Supplied material.

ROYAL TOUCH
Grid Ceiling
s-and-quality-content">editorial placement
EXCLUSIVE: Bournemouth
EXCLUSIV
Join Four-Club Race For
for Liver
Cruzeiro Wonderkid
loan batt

* * *

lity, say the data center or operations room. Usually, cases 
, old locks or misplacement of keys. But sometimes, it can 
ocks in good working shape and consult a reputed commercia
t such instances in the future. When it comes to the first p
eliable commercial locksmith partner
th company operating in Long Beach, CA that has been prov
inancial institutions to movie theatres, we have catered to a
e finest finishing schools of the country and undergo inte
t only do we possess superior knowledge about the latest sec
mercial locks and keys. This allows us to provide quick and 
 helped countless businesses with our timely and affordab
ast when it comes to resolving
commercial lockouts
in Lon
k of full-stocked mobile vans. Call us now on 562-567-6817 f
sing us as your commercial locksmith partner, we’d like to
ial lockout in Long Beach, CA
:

Problem to solve. Look through the records and copy down every line that holds "Beach".

Expected answer.
th company operating in Long Beach, CA that has been prov
ial lockout in Long Beach, CA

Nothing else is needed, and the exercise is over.